Solar-system small body observing campaigns for which amateur astronomer participation is sought
After discovery by professional asteroid surveys or the occasional amateur, confirmation from other observers is usually obtained before a new object is announced to the astronomical community.
A campaign to observe comet 67P/Churyumov-Gerasimenko (aka "67P/Chury" or "the rubber ducky") as this object comes to perihelion on 13 August 2015 accompanied by the European Rosetta space mission.
On 20 March 2012 the NASA/JPL NEO Program Office announced its new Near-Earth Object Human Space Flight Accessible Targets Study (NHATS) Web site.
Josh Hopkins of Lockheed Martin Space Systems (LMSS), working with others in the field of physical space exploration, has compiled a list of potentially accessible asteroids "for a variety of types of missions including human exploration and robotic sample return," including many that need photometry and some needing astrometry.

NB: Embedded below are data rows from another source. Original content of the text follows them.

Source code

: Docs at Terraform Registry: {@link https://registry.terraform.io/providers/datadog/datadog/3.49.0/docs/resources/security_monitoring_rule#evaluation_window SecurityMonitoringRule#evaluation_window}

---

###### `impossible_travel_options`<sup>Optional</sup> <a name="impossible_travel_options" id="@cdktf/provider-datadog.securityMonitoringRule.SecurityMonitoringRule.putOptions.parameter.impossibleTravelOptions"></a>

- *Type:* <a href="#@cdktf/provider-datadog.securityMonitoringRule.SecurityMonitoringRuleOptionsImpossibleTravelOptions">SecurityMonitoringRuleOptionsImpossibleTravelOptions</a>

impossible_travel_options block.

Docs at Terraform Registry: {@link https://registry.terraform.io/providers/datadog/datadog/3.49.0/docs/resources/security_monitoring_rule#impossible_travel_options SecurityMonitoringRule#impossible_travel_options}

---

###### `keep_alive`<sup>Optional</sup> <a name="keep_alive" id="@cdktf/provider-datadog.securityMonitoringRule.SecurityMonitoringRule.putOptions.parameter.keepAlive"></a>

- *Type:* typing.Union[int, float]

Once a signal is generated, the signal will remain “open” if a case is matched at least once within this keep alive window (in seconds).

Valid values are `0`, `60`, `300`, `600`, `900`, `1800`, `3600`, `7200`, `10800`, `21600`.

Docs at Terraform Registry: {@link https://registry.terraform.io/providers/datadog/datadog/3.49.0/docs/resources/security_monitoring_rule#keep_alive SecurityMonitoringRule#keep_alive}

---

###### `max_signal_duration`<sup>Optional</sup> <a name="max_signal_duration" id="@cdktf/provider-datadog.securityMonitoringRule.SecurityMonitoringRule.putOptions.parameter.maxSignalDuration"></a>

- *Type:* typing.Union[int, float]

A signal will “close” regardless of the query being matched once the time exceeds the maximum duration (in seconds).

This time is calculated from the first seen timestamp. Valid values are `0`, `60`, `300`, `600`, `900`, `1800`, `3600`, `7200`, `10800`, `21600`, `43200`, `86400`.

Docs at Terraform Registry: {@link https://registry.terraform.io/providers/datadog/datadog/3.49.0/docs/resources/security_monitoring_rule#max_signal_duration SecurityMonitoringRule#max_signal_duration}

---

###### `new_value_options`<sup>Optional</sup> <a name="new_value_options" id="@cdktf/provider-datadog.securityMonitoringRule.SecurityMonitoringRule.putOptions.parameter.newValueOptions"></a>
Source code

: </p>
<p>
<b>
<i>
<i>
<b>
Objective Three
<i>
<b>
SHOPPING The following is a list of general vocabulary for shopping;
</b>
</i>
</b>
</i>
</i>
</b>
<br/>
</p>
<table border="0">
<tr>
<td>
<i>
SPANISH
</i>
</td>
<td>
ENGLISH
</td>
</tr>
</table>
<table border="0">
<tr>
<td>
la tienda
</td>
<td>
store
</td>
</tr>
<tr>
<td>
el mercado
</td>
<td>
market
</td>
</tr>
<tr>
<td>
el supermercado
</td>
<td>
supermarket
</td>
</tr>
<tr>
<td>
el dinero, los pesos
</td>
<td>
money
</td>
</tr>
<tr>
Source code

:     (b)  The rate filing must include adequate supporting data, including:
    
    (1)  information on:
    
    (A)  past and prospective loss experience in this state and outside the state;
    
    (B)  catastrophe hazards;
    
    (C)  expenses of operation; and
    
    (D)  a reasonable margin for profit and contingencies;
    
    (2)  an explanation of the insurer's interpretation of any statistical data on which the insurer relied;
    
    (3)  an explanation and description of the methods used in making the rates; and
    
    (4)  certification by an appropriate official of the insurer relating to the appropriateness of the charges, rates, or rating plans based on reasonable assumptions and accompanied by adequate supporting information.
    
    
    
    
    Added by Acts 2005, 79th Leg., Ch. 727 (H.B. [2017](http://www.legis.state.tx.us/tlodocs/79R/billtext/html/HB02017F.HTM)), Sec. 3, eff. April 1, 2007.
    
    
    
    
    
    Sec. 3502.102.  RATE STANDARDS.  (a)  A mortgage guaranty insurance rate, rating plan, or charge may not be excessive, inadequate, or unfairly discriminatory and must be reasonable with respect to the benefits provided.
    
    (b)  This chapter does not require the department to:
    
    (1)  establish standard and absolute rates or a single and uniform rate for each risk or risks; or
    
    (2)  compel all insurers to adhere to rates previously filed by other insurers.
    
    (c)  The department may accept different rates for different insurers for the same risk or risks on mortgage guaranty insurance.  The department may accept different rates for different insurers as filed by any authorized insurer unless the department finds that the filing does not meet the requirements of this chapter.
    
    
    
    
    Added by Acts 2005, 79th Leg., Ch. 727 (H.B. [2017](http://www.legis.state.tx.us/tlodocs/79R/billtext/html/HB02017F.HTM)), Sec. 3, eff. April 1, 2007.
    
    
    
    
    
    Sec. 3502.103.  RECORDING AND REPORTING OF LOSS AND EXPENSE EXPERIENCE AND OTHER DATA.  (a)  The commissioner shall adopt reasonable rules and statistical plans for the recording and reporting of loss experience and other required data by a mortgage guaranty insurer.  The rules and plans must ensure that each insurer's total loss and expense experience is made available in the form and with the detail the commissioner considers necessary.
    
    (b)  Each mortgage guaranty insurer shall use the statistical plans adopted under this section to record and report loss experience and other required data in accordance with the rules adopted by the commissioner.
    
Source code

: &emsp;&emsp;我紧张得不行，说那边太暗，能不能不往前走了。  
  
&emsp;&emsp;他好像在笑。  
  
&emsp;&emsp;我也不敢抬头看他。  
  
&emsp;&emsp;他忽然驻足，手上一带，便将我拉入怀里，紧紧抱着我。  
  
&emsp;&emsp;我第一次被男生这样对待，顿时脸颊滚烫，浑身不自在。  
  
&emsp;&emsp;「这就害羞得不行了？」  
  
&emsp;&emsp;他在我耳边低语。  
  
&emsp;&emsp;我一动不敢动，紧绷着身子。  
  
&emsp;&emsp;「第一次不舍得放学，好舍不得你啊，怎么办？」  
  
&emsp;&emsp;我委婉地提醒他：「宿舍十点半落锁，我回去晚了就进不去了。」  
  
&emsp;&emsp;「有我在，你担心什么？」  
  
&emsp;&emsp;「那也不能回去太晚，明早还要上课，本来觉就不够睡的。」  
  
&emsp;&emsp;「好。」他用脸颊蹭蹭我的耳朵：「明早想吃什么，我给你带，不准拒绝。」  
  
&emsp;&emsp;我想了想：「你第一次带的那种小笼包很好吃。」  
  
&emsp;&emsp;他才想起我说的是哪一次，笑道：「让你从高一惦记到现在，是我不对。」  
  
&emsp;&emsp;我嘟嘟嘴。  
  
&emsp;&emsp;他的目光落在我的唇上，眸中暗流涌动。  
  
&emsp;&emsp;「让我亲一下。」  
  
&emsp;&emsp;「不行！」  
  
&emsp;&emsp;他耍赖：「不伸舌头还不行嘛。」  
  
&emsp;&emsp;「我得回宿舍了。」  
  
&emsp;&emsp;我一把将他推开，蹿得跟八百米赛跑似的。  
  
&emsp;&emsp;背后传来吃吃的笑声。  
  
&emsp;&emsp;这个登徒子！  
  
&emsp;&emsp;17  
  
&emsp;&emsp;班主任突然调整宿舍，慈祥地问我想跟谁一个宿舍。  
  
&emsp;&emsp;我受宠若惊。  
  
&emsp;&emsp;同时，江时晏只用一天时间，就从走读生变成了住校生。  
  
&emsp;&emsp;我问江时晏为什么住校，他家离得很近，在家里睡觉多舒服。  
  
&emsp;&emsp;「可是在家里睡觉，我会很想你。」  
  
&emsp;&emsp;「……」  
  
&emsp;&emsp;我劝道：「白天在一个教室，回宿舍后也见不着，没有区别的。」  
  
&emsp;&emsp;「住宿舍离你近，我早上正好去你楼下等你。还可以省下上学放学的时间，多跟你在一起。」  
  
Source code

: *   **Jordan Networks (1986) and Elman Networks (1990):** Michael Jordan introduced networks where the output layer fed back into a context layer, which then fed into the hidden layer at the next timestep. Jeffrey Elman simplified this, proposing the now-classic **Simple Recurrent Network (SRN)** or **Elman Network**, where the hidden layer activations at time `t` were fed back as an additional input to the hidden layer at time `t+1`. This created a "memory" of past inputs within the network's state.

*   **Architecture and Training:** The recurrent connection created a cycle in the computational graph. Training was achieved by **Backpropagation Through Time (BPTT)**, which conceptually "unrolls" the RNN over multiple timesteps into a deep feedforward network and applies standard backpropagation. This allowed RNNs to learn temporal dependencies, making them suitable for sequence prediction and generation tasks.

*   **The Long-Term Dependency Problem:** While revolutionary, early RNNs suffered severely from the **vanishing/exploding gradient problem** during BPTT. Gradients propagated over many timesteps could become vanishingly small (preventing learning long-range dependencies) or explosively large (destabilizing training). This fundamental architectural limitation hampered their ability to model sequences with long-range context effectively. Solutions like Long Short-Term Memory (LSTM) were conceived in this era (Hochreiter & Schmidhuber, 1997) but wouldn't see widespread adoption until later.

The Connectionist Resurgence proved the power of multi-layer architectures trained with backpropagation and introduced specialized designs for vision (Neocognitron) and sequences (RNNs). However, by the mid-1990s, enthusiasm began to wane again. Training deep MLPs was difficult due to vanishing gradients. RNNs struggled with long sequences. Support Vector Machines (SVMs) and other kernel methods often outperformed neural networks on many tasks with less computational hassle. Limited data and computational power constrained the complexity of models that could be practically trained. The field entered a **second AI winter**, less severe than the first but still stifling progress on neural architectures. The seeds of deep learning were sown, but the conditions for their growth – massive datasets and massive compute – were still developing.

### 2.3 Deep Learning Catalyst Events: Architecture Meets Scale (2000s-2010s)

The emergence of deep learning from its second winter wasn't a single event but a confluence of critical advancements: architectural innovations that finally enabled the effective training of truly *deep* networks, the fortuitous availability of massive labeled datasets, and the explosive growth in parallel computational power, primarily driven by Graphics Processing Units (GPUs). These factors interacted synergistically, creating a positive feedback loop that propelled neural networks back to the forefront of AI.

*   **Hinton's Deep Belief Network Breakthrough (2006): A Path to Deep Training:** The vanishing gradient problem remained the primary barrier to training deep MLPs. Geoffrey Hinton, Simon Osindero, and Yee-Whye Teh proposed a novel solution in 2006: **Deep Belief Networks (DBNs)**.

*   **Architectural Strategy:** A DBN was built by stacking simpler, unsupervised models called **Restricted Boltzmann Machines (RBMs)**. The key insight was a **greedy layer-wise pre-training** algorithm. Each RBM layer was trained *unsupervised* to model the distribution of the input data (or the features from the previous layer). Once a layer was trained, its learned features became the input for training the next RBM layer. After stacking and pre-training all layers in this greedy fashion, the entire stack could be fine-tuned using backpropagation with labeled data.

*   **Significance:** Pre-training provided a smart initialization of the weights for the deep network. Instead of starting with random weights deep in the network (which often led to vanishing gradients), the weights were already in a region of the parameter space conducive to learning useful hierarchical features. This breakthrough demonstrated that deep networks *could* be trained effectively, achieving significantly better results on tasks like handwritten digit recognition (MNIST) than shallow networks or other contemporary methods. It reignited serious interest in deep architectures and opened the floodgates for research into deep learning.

The list was first circulated in mid-October 2011 and first posted on the A/CC Web site on 7 November 2011. Because it has not been maintained since 2013, A/CC is switching to supporting the similar but not completely overlapping NHATS list.
Photometry is what's mainly needed, but also astrometry in some urgent cases, which are sometimes announced on the MPML. A/CC notes radar targets in its reporting and on ephemerides pages, and is the only Web site that routinely announces the posting of new radar astrometry (when it occurs, as part of the daily Tracking News).
Not a campaign, but observations of objects that come within ten lunar distances of Earth are specially highlighted in A/CC news reporting.